L'armée koweïtienne a indiqué mercredi que sa défense aérienne engageait des « cibles aériennes hostiles », alors que les États-Unis et l'Iran échangeaient des frappes après la destruction d'un hélicoptère américain.
« L'état-major de l'armée annonce que les systèmes de défense aérienne koweïtiens engagent actuellement des cibles aériennes hostiles conformément aux procédures opérationnelles établies », a publié l'armée koweïtienne sur X, sans en préciser l'origine.
L'Iran avait indiqué avoir visé le pays pour riposter à des frappes américaines survenues plus tôt mercredi matin, affirmant également avoir mené des attaques contre Bahreïn et la Jordanie où des missiles ont visé une base aérienne américaine, notamment des hangars abritant des F-35.
Téhéran avait promis de riposter après que les États-Unis ont lancé des frappes aériennes contre l'Iran à la suite du crash d'un hélicoptère Apache de l'armée près du détroit d'Ormuz.
Les médias iraniens ont fait état d'au moins deux séries d'explosions le long de la côte sud de l'Iran, près du détroit d'Ormuz, notamment sur l’île de Qeshm.
Le Commandement central américain (CENTCOM), qui supervise les forces américaines au Moyen-Orient, a annoncé sur X avoir « mené à bien des frappes d'autodéfense contre l'Iran ».
« Les forces du CENTCOM ont frappé des systèmes de défense aérienne iraniens, des stations de contrôle au sol et des sites de radars de surveillance près du détroit d'Ormuz avec des munitions de précision tirées par des avions de chasse de l'US Air Force et de l'US Navy », poursuivait le message.
« L'opération constituait une réponse proportionnée aux récentes attaques visant les forces américaines et les navires commerciaux internationaux transitant dans les eaux régionales », a précisé le Commandement central.
Trump avait déclaré plus tôt, dans un message sur les réseaux sociaux, que l'Iran avait abattu l'appareil alors qu'il patrouillait au-dessus du détroit et affirmé que les États-Unis « doivent, par nécessité, répondre à cette attaque ».
« Les forces iraniennes ne laisseront sans réponse aucune attaque ni aucune menace », a déclaré sur X le ministre iranien des Affaires étrangères, Abbas Araghchi. « Quittez notre région si vous voulez être en sécurité. »
La destruction de l'hélicoptère d'attaque Apache et les frappes menées par l'armée américaine ont encore davantage fragilisé un cessez-le-feu en vigueur depuis deux mois.

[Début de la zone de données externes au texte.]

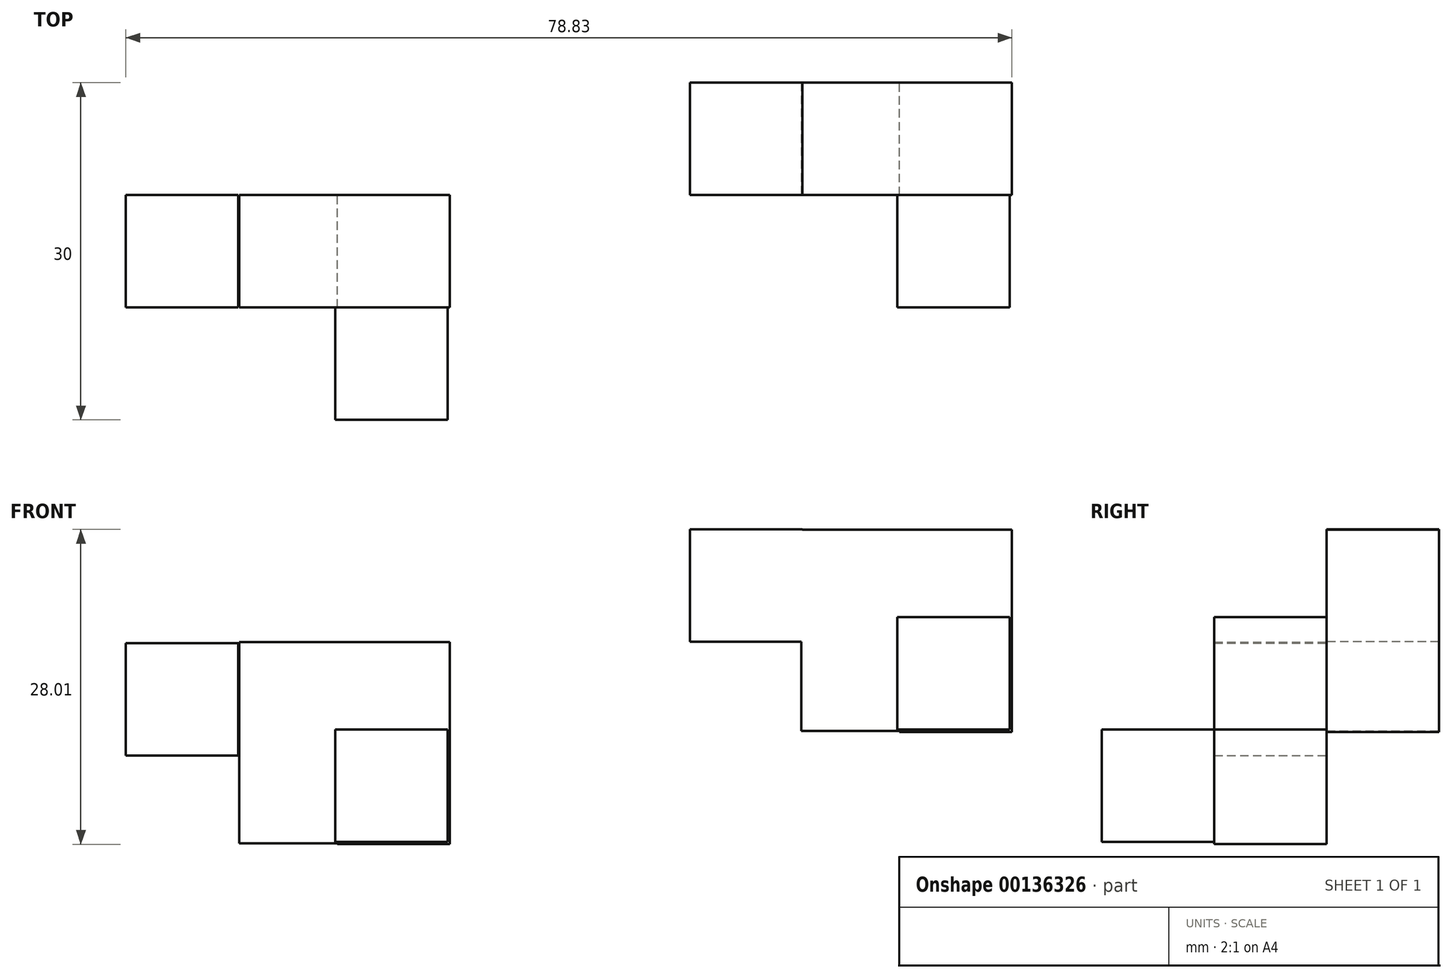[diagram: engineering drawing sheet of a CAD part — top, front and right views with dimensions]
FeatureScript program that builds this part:
annotation { "Feature Type Name" : "Feature", "Feature Type Description" : "" }
export const myFeature = defineFeature(function(context is Context, id is Id, definition is map)
    precondition{}
    {
        {
            var Q0;
            Q0=qCreatedBy(makeId("Front.planeOp"),FACE);
            var sketch = newSketch(context, id + "F0", { "sketchPlane" : qUnion([Q0])});
            skLineSegment(sketch, "E0.bottom", {"start": v(-25.76, -17.42) * mm, "end": v(-17.02, -17.42) * mm});
            skLineSegment(sketch, "E0.top", {"start": v(-25.76, -26.16) * mm, "end": v(-17.02, -26.16) * mm});
            skLineSegment(sketch, "E0.left", {"start": v(-25.76, -17.42) * mm, "end": v(-25.76, -26.16) * mm});
            skLineSegment(sketch, "E0.right", {"start": v(-17.02, -17.42) * mm, "end": v(-17.02, -26.16) * mm});
            skLineSegment(sketch, "E1.top", {"start": v(-25.76, -8.25) * mm, "end": v(-17.02, -8.25) * mm});
            skLineSegment(sketch, "E1.left", {"start": v(-25.76, -17.42) * mm, "end": v(-25.76, -8.25) * mm});
            skLineSegment(sketch, "E1.right", {"start": v(-17.02, -17.42) * mm, "end": v(-17.02, -8.25) * mm});
            skLineSegment(sketch, "E2.bottom", {"start": v(-17.02, -8.25) * mm, "end": v(-7.02, -8.25) * mm});
            skLineSegment(sketch, "E2.top", {"start": v(-17.02, -26.23) * mm, "end": v(-7.02, -26.23) * mm});
            skLineSegment(sketch, "E2.left", {"start": v(-17.02, -8.25) * mm, "end": v(-17.02, -26.23) * mm});
            skLineSegment(sketch, "E2.right", {"start": v(-7.02, -8.25) * mm, "end": v(-7.02, -26.23) * mm});
            skSolve(sketch);
        }
        {
            var Q0;
            Q0 = qSketchRegion(id + "F0", true);
            extrude(context, id + "F1", {"entities" : qUnion([Q0]), "depth" : 10 * mm});
        }
        {
            var Q0;
            Q0=qCreatedBy(makeId("Front.planeOp"),FACE);
            var sketch = newSketch(context, id + "F2", { "sketchPlane" : qUnion([Q0])});
            skLineSegment(sketch, "E3.bottom", {"start": v(-25.85, -8.34) * mm, "end": v(-35.85, -8.34) * mm});
            skLineSegment(sketch, "E3.top", {"start": v(-25.85, -18.34) * mm, "end": v(-35.85, -18.34) * mm});
            skLineSegment(sketch, "E3.left", {"start": v(-25.85, -8.34) * mm, "end": v(-25.85, -18.34) * mm});
            skLineSegment(sketch, "E3.right", {"start": v(-35.85, -8.34) * mm, "end": v(-35.85, -18.34) * mm});
            skSolve(sketch);
        }
        {
            var Q0;
            Q0 = qSketchRegion(id + "F2", true);
            extrude(context, id + "F3", {"entities" : qUnion([Q0]), "depth" : 10 * mm});
        }
        {
            var Q0;
            Q0=qCreatedBy(makeId("Front.planeOp"),FACE);
            var sketch = newSketch(context, id + "F4", { "sketchPlane" : qUnion([Q0])});
            skLineSegment(sketch, "E4.bottom", {"start": v(-7.23, -26.01) * mm, "end": v(-17.23, -26.01) * mm});
            skLineSegment(sketch, "E4.top", {"start": v(-7.23, -16.01) * mm, "end": v(-17.23, -16.01) * mm});
            skLineSegment(sketch, "E4.left", {"start": v(-7.23, -26.01) * mm, "end": v(-7.23, -16.01) * mm});
            skLineSegment(sketch, "E4.right", {"start": v(-17.23, -26.01) * mm, "end": v(-17.23, -16.01) * mm});
            skSolve(sketch);
        }
        {
            var Q0;
            Q0 = qSketchRegion(id + "F4", true);
            extrude(context, id + "F5", {"entities" : qUnion([Q0]), "operationType" : NewBodyOperationType.ADD, "depth" : 20 * mm});
        }
        {
            var Q0;
            Q0=makeQuery(id+"F1.opExtrude","SWEPT_BODY",BODY,{"disambiguationData":[OSD([sQuery(id+"F0.wireOp",EDGE,"E0.top"),sQuery(id+"F0.wireOp",EDGE,"E0.left"),sQuery(id+"F0.wireOp",EDGE,"E1.top"),sQuery(id+"F0.wireOp",EDGE,"E1.left"),sQuery(id+"F0.wireOp",EDGE,"E2.bottom"),sQuery(id+"F0.wireOp",EDGE,"E2.top"),sQuery(id+"F0.wireOp",EDGE,"E2.left"),sQuery(id+"F0.wireOp",EDGE,"E2.right")])]});
            transform(context, id + "F6", {"entities" : qUnion([Q0]), "transformType" : TransformType.TRANSLATION_3D, "dx" : 50 * mm, "dy" : 10 * mm, "dz" : 10 * mm, "makeCopy" : true});
        }
        {
            var Q0;
            Q0=qCreatedBy(makeId("Front.planeOp"),FACE);
            var sketch = newSketch(context, id + "F7", { "sketchPlane" : qUnion([Q0])});
            skLineSegment(sketch, "E5.bottom", {"start": v(24.33, 1.78) * mm, "end": v(14.33, 1.78) * mm});
            skLineSegment(sketch, "E5.top", {"start": v(24.33, -8.22) * mm, "end": v(14.33, -8.22) * mm});
            skLineSegment(sketch, "E5.left", {"start": v(24.33, 1.78) * mm, "end": v(24.33, -8.22) * mm});
            skLineSegment(sketch, "E5.right", {"start": v(14.33, 1.78) * mm, "end": v(14.33, -8.22) * mm});
            skSolve(sketch);
        }
        {
            var Q0;
            Q0=makeQuery(id+"F7.imprint","IMPRINT",FACE,{"disambiguationData":[TD([[makeQuery(id+"F7.imprint","IMPRINT",EDGE,{"derivedFrom":sQuery(id+"F7.wireOp",EDGE,"E5.bottom")}),1.0]])]});
            extrude(context, id + "F8", {"entities" : qUnion([Q0]), "operationType" : NewBodyOperationType.ADD, "oppositeDirection" : true, "depth" : 10 * mm});
        }
    });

Cette nouvelle escalade intervient au lendemain du premier échange de tirs entre l'Iran et Israël depuis l'entrée en vigueur de cette trêve déjà précaire.
Quelques heures avant d'accuser Téhéran d'avoir abattu l'appareil américain, Donald Trump s'était pourtant montré plus optimiste quant à l'évolution des discussions avec l'Iran. Le président américain n'avait toutefois pas précisé les raisons de ce regain de confiance.